In alcune opere, Gerosa accosta alle forme principali piccoli elementi separati, come frammenti di un racconto che, pur disposti come pezzi indipendenti, creano un’unica storia visiva. Quando lavora con la figura umana, le sue sculture rappresentano mezzi busti dalle fattezze accennate e quasi appena abbozzate, lasciando spazio all’interpretazione e alla sensibilità dello spettatore.

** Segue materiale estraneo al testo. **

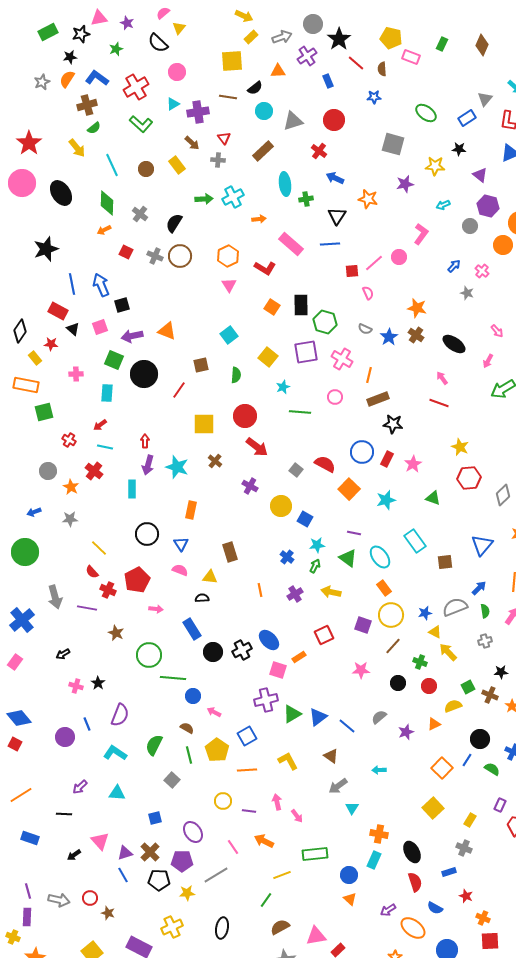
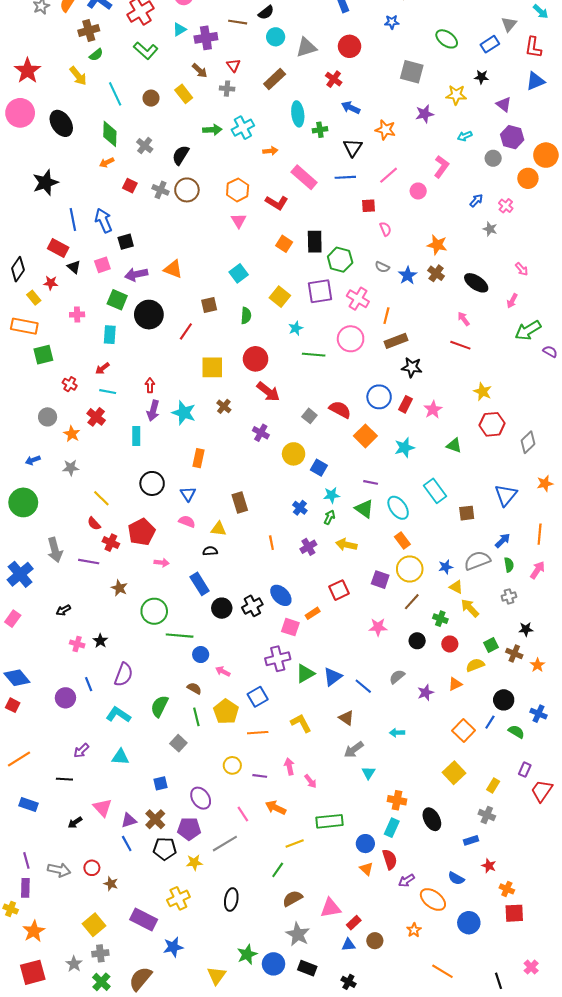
pink line: (374, 263) -> (389, 175), moved
pink circle: (335, 397) -> (351, 339), size x1.6
red semicircle: (415, 882) -> (390, 859), moved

Questi volti e figure non definiti, ma densi di presenza, sono un invito a riflettere sul significato dell’identità e della memoria.

L’uso di elementi astratti e curvilinei, quasi come se fossero forme primordiali, accentua l’aspetto universale e simbolico, stimolando una sensazione di armonia e introspezione.

In altre opere, l’artista si allontana dalla figurazione e abbraccia una dimensione più astratta: forme sinuose che sembrano appartenere a una natura ideale. Queste sculture astratte, pure e armoniose, suggeriscono un movimento silenzioso, una danza di forme che ricorda le onde dell’acqua o il soffio del vento. Floriana Gerosa riesce così a distillare un’essenza che va oltre la rappresentazione, toccando una verità interiore fatta di semplicità e bellezza.